PROBLEM STATEMENT:
Exactly as written, please repeat the data that follows, but not the pictures.

DATA FOR PROCESSING:
------------------------------------

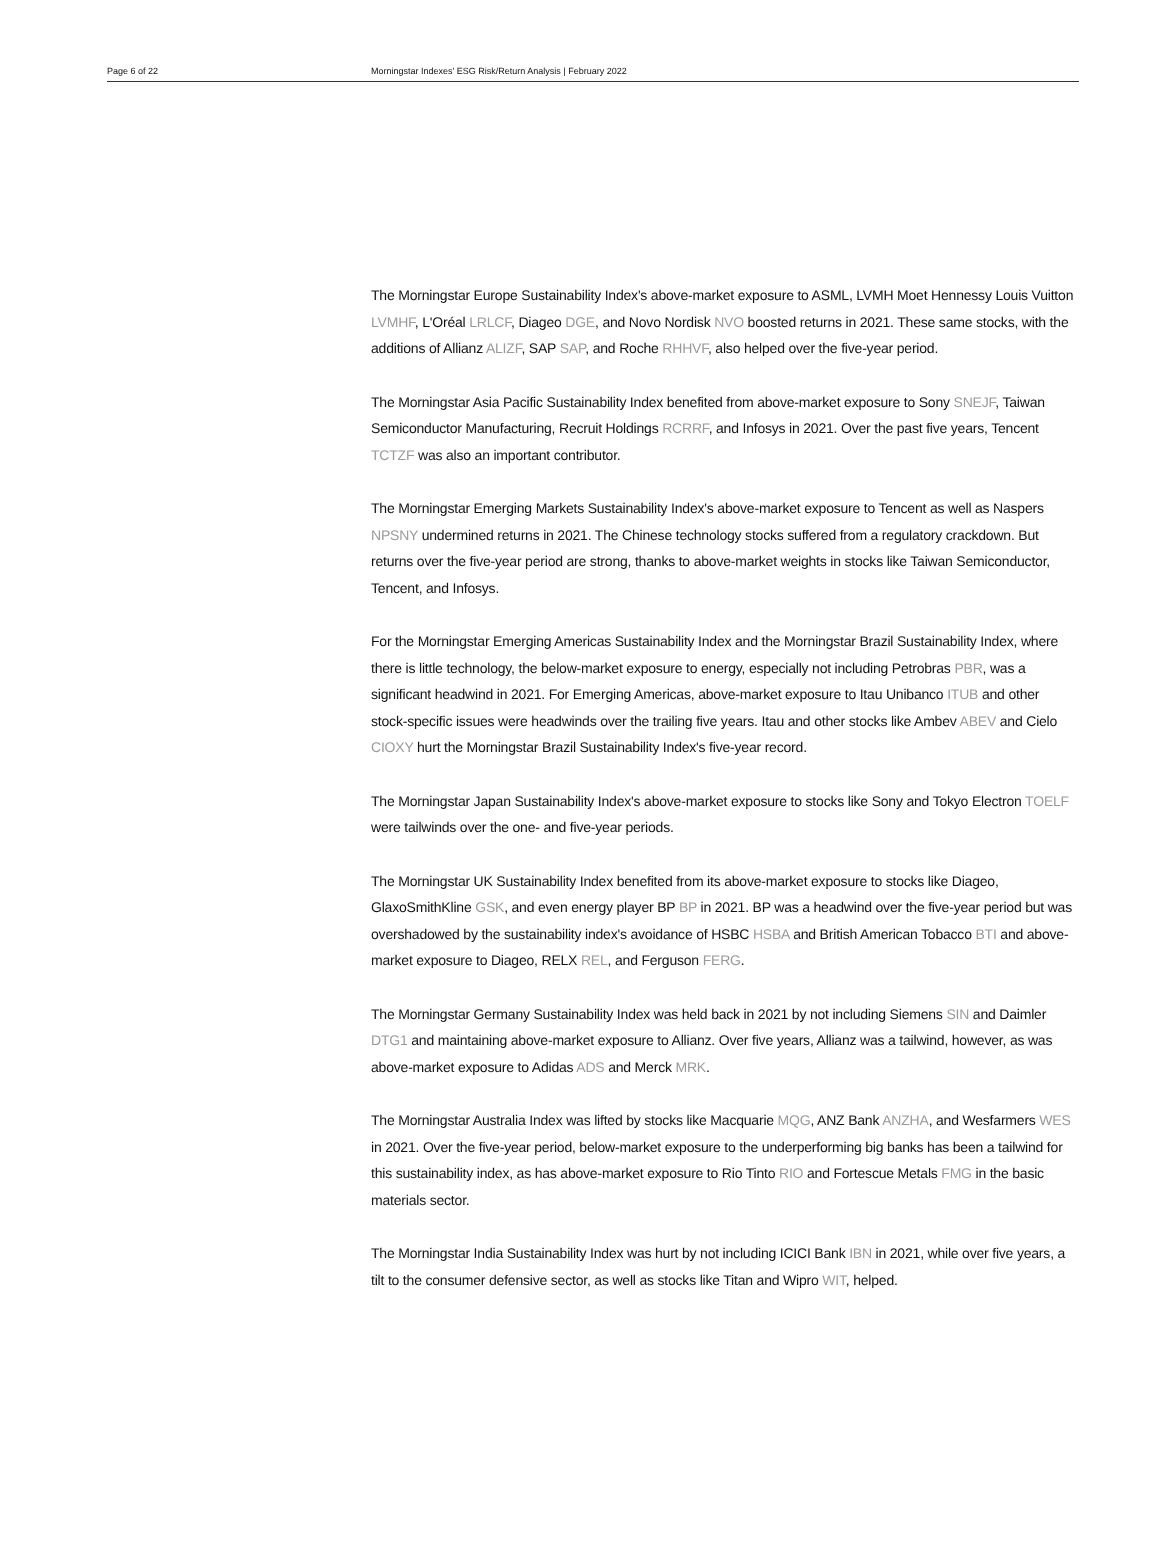Page 6 of 22 Morningstar Indexes' ESG Risk/Return Analysis | February 2022
The Morningstar Europe Sustainability Index's above-market exposure to ASML, LVMH Moet Hennessy Louis Vuitton LVMHF, L'Oréal LRLCF, Diageo DGE, and Novo Nordisk NVO boosted returns in 2021. These same stocks, with the additions of Allianz ALIZF, SAP SAP, and Roche RHHVF, also helped over the five-year period.
The Morningstar Asia Pacific Sustainability Index benefited from above-market exposure to Sony SNEJF, Taiwan Semiconductor Manufacturing, Recruit Holdings RCRRF, and Infosys in 2021. Over the past five years, Tencent TCTZF was also an important contributor.
The Morningstar Emerging Markets Sustainability Index's above-market exposure to Tencent as well as Naspers NPSNY undermined returns in 2021. The Chinese technology stocks suffered from a regulatory crackdown. But returns over the five-year period are strong, thanks to above-market weights in stocks like Taiwan Semiconductor, Tencent, and Infosys.
For the Morningstar Emerging Americas Sustainability Index and the Morningstar Brazil Sustainability Index, where there is little technology, the below-market exposure to energy, especially not including Petrobras PBR, was a significant headwind in 2021. For Emerging Americas, above-market exposure to Itau Unibanco ITUB and other stock-specific issues were headwinds over the trailing five years. Itau and other stocks like Ambev ABEV and Cielo CIOXY hurt the Morningstar Brazil Sustainability Index's five-year record.
The Morningstar Japan Sustainability Index's above-market exposure to stocks like Sony and Tokyo Electron TOELF were tailwinds over the one- and five-year periods.
The Morningstar UK Sustainability Index benefited from its above-market exposure to stocks like Diageo, GlaxoSmithKline GSK, and even energy player BP BP in 2021. BP was a headwind over the five-year period but was overshadowed by the sustainability index's avoidance of HSBC HSBA and British American Tobacco BTI and above-market exposure to Diageo, RELX REL, and Ferguson FERG.
The Morningstar Germany Sustainability Index was held back in 2021 by not including Siemens SIN and Daimler DTG1 and maintaining above-market exposure to Allianz. Over five years, Allianz was a tailwind, however, as was above-market exposure to Adidas ADS and Merck MRK.
The Morningstar Australia Index was lifted by stocks like Macquarie MQG, ANZ Bank ANZHA, and Wesfarmers WES in 2021. Over the five-year period, below-market exposure to the underperforming big banks has been a tailwind for this sustainability index, as has above-market exposure to Rio Tinto RIO and Fortescue Metals FMG in the basic materials sector.
The Morningstar India Sustainability Index was hurt by not including ICICI Bank IBN in 2021, while over five years, a tilt to the consumer defensive sector, as well as stocks like Titan and Wipro WIT, helped.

------------------------------------

OUTPUT FOR THIS EXERCISE:
Page 6 of 22 Morningstar Indexes' ESG Risk/Return Analysis | February 2022
The Morningstar Europe Sustainability Index's above-market exposure to ASML, LVMH Moet Hennessy Louis Vuitton LVMHF, L'Oréal LRLCF, Diageo DGE, and Novo Nordisk NVO boosted returns in 2021. These same stocks, with the additions of Allianz ALIZF, SAP SAP, and Roche RHHVF, also helped over the five-year period.
The Morningstar Asia Pacific Sustainability Index benefited from above-market exposure to Sony SNEJF, Taiwan Semiconductor Manufacturing, Recruit Holdings RCRRF, and Infosys in 2021. Over the past five years, Tencent TCTZF was also an important contributor.
The Morningstar Emerging Markets Sustainability Index's above-market exposure to Tencent as well as Naspers NPSNY undermined returns in 2021. The Chinese technology stocks suffered from a regulatory crackdown. But returns over the five-year period are strong, thanks to above-market weights in stocks like Taiwan Semiconductor, Tencent, and Infosys.
For the Morningstar Emerging Americas Sustainability Index and the Morningstar Brazil Sustainability Index, where there is little technology, the below-market exposure to energy, especially not including Petrobras PBR, was a significant headwind in 2021. For Emerging Americas, above-market exposure to Itau Unibanco ITUB and other stock-specific issues were headwinds over the trailing five years. Itau and other stocks like Ambev ABEV and Cielo CIOXY hurt the Morningstar Brazil Sustainability Index's five-year record.
The Morningstar Japan Sustainability Index's above-market exposure to stocks like Sony and Tokyo Electron TOELF were tailwinds over the one- and five-year periods.
The Morningstar UK Sustainability Index benefited from its above-market exposure to stocks like Diageo, GlaxoSmithKline GSK, and even energy player BP BP in 2021. BP was a headwind over the five-year period but was overshadowed by the sustainability index's avoidance of HSBC HSBA and British American Tobacco BTI and above-market exposure to Diageo, RELX REL, and Ferguson FERG.
The Morningstar Germany Sustainability Index was held back in 2021 by not including Siemens SIN and Daimler DTG1 and maintaining above-market exposure to Allianz. Over five years, Allianz was a tailwind, however, as was above-market exposure to Adidas ADS and Merck MRK.
The Morningstar Australia Index was lifted by stocks like Macquarie MQG, ANZ Bank ANZHA, and Wesfarmers WES in 2021. Over the five-year period, below-market exposure to the underperforming big banks has been a tailwind for this sustainability index, as has above-market exposure to Rio Tinto RIO and Fortescue Metals FMG in the basic materials sector.
The Morningstar India Sustainability Index was hurt by not including ICICI Bank IBN in 2021, while over five years, a tilt to the consumer defensive sector, as well as stocks like Titan and Wipro WIT, helped.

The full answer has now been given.